- _Recorded information_:
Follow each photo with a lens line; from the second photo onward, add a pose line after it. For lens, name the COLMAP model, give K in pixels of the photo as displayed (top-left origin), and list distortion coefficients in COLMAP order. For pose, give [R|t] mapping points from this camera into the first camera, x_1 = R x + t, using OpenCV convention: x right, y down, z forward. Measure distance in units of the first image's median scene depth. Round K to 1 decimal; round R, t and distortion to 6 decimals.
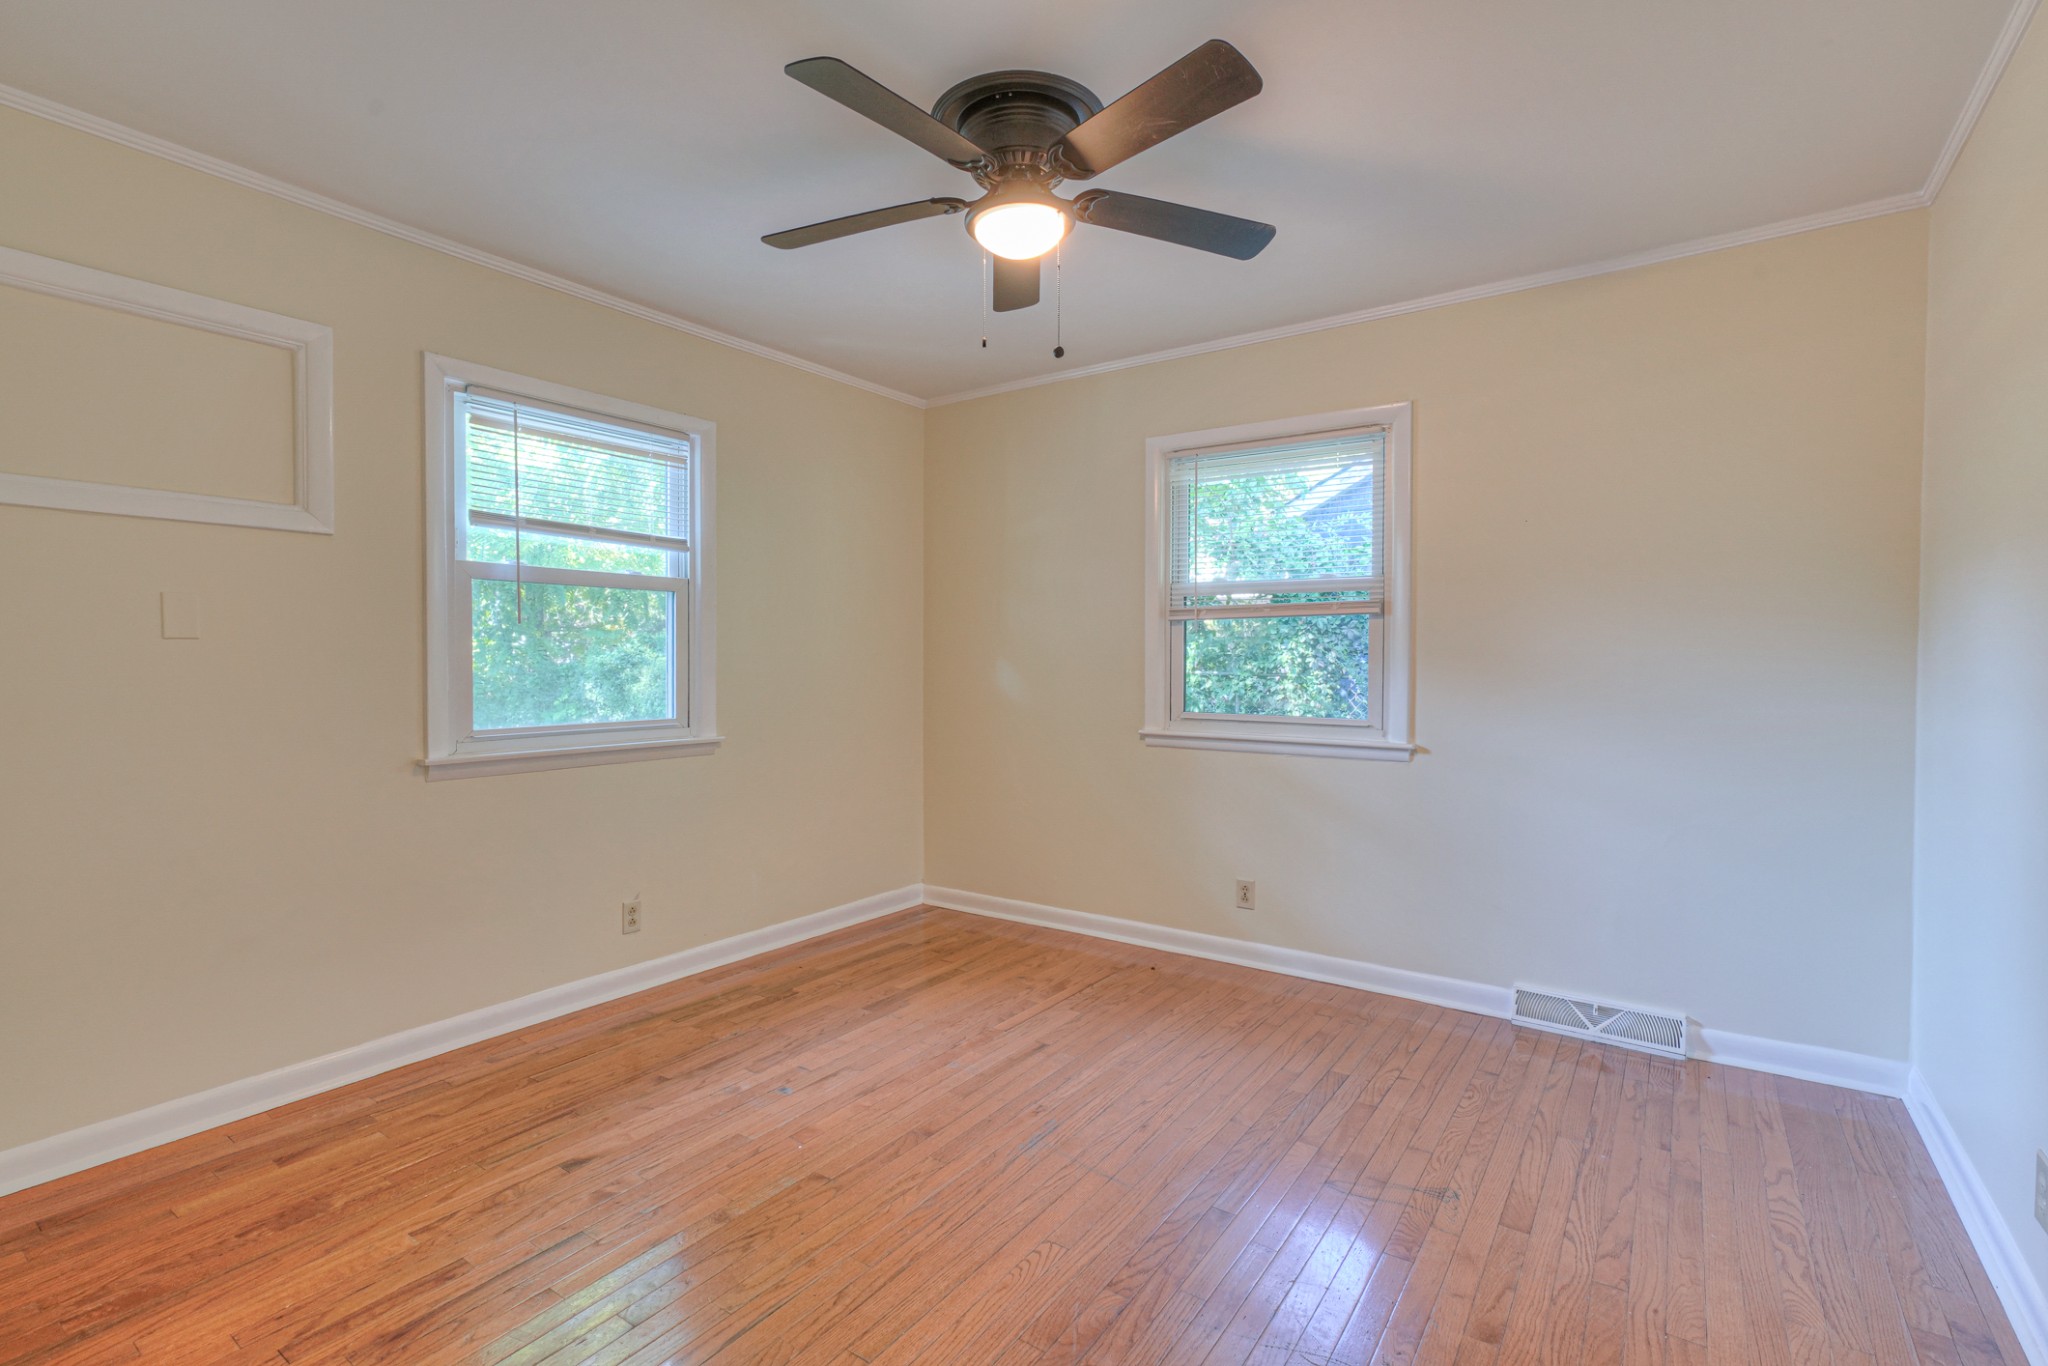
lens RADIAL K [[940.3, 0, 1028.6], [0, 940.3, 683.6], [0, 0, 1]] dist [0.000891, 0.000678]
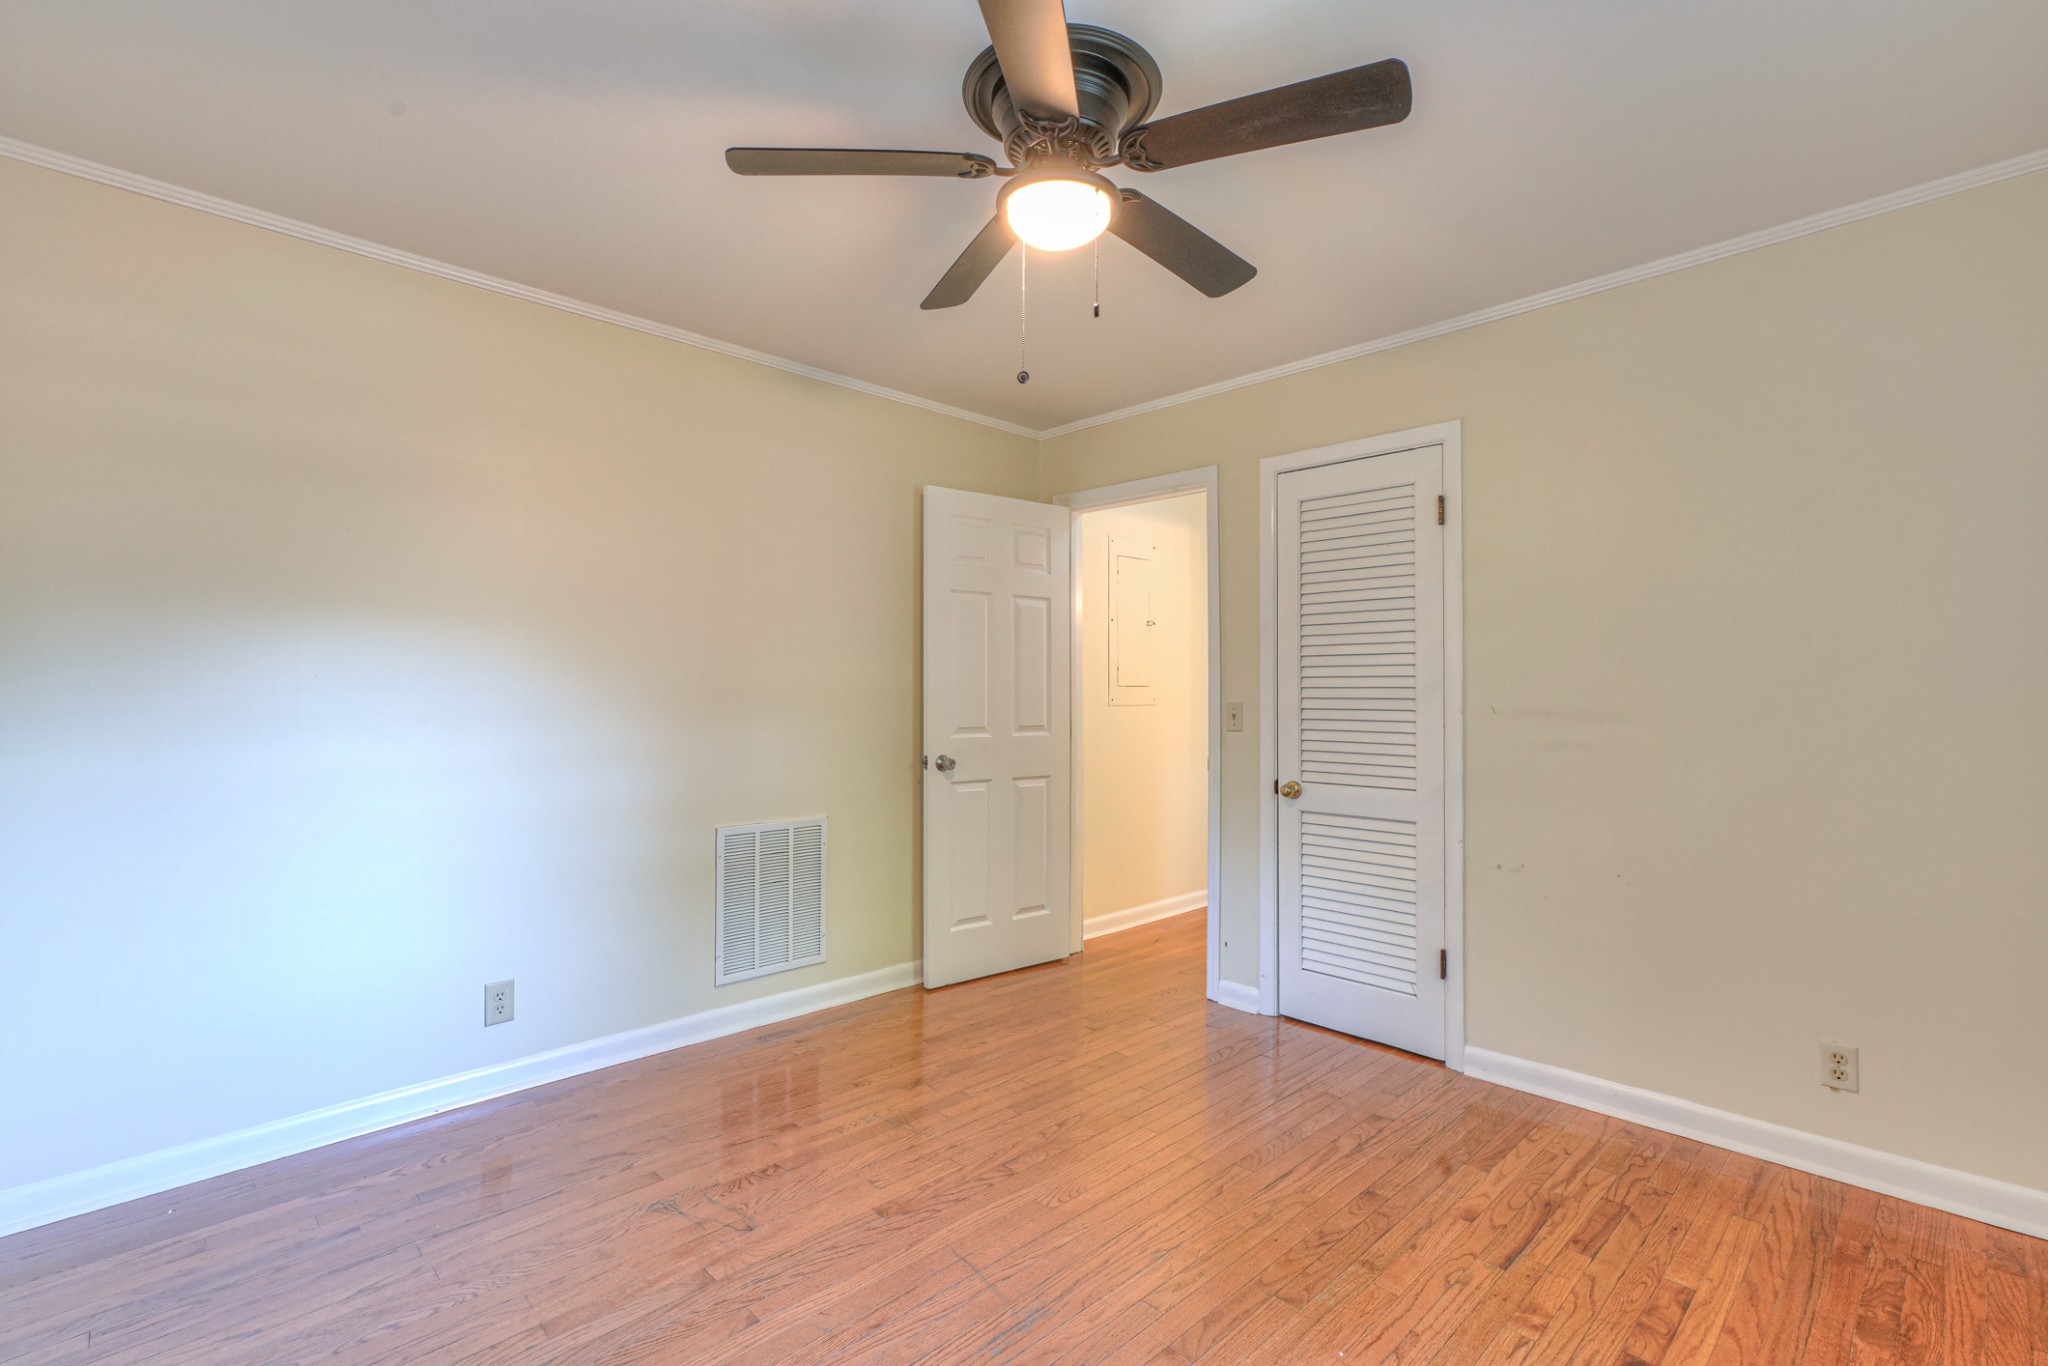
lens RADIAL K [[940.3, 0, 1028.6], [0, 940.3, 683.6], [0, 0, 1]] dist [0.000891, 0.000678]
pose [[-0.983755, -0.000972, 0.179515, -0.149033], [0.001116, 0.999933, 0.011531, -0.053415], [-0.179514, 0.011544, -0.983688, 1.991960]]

- _Exercise goal_:
Copy every line of the data above word for word, but leave out the pictures.

- _Output_:
Follow each photo with a lens line; from the second photo onward, add a pose line after it. For lens, name the COLMAP model, give K in pixels of the photo as displayed (top-left origin), and list distortion coefficients in COLMAP order. For pose, give [R|t] mapping points from this camera into the first camera, x_1 = R x + t, using OpenCV convention: x right, y down, z forward. Measure distance in units of the first image's median scene depth. Round K to 1 decimal; round R, t and distortion to 6 decimals.
lens RADIAL K [[940.3, 0, 1028.6], [0, 940.3, 683.6], [0, 0, 1]] dist [0.000891, 0.000678]
lens RADIAL K [[940.3, 0, 1028.6], [0, 940.3, 683.6], [0, 0, 1]] dist [0.000891, 0.000678]
pose [[-0.983755, -0.000972, 0.179515, -0.149033], [0.001116, 0.999933, 0.011531, -0.053415], [-0.179514, 0.011544, -0.983688, 1.991960]]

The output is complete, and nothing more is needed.